Someone weighed in on the opening of the Airport Line a while ago:

  • *Airport TRAX Line
  • *schedules match, or *schedule matches; probably the first, since you used the singular "Line"
  • Let me get this straight.  You're saying that:
    • No one who lives in Rose Park is important
    • No one who works on North Temple is important
    • No one who works at, or patronizes, the Utah State Division of Services for the Blind and Visually Impaired is important
    • No one who goes to the State Fair is important
    • No one who works at, or patronizes, the airport between the hours of 5:16 a.m. and 11:37 p.m. is important
    • You're right; the Airport Line is going to be worthless.  I may as well give up now.

And this was the one that finally convinced me I should write this post:

  • I . . . I have nothing to say.  I cannot disagree . . .


  1. Oh dear. Oh dear. Oh dear. Sometimes I wish people would actually think before they post things on the Internet. (And that was about the comments you posted).

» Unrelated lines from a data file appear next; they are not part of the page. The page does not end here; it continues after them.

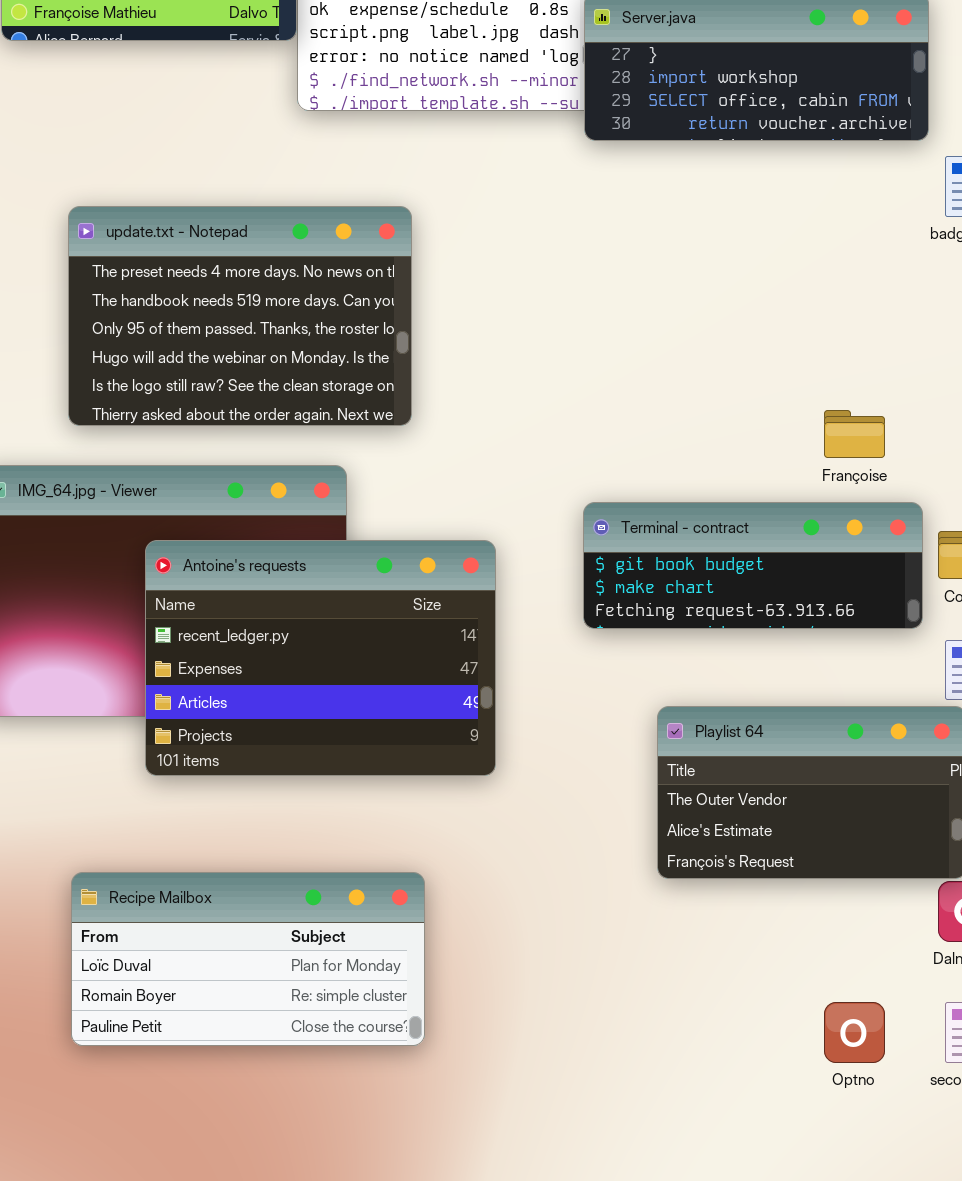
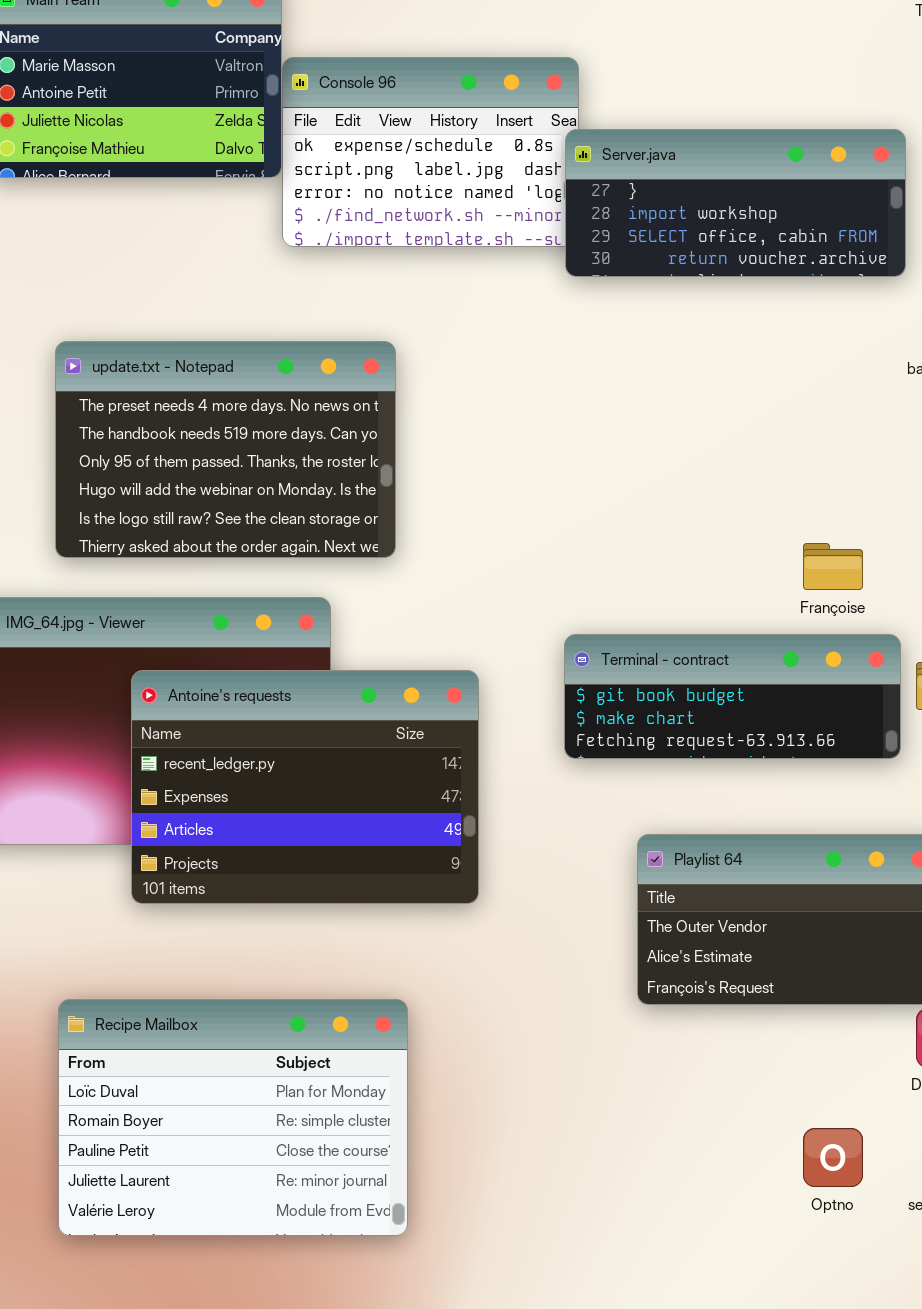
Recipe Mailbox: [71,872,425,1046] -> [58,999,408,1236], resized

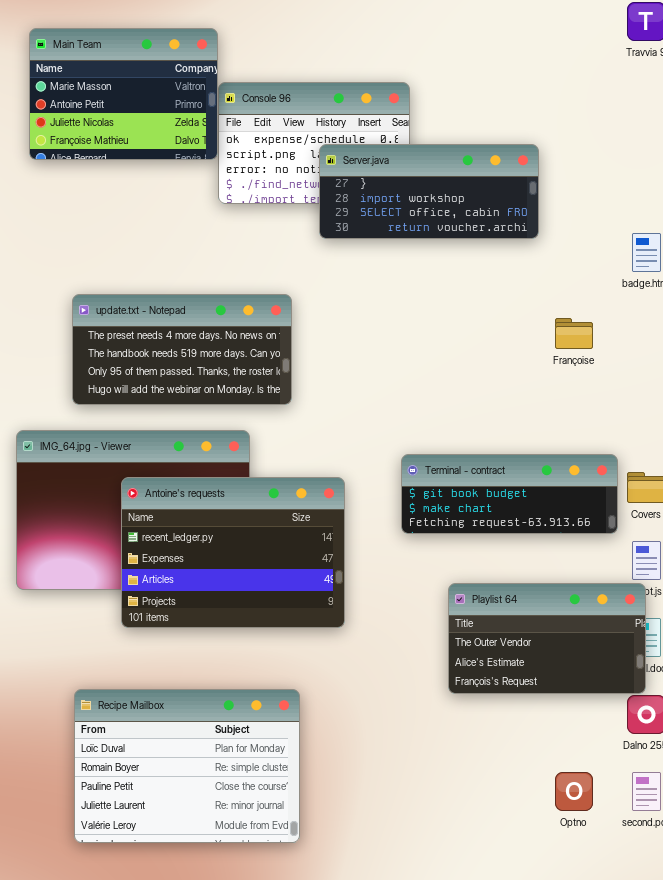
Server.java: [565,129,906,277] -> [319,144,539,239], moved
update.txt - Notepad: [55,341,396,558] -> [72,294,292,405], resized
Françoise: [803,543,863,590] -> [555,318,593,349], moved

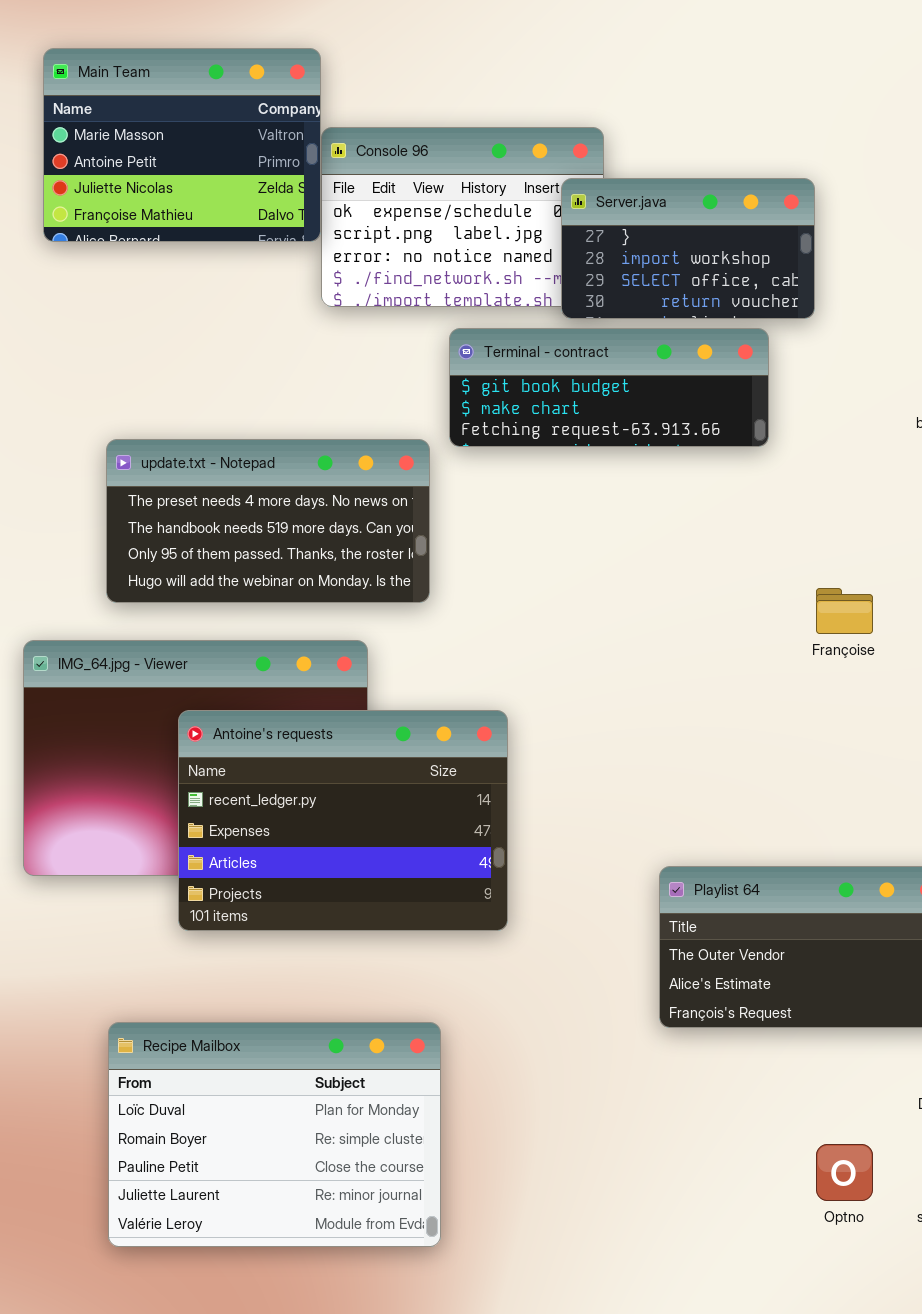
Server.java: [319,144,539,239] -> [561,178,815,319], moved, resized
Françoise: [555,318,593,349] -> [816,588,873,634], moved
Terminal - contract: [401,454,618,534] -> [449,328,769,447], moved

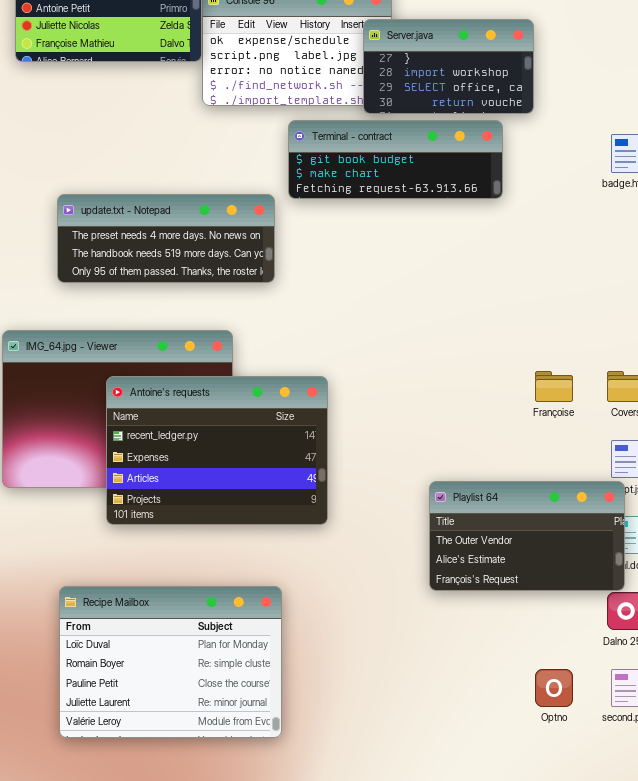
update.txt - Notepad: [106,439,430,603] -> [57,194,275,283], resized
Françoise: [816,588,873,634] -> [535,371,573,402], moved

    I wish people would actually think about the Frontrunner related death in the FULL context - a careless CAR driver who BROKE the law by not scraping their windows and thus hindering their ability to see a cyclist. They then hit this cyclist onto the tracks who was too injured to move out of the way of the coming train. Anyway...silly car drivers.

    And look, I am actually commenting!

  2. So many ways to respond. Just have to think "Life's a Happy Song . . yes it is".

  3. K. But really. Never in my life have I had TRAX be two minutes early. Have you? Course not. I'm glad I don't have the misfortune of knowing someone like her. I pity the ones who do.

    But I do like this. I hope this does become a recurring thing.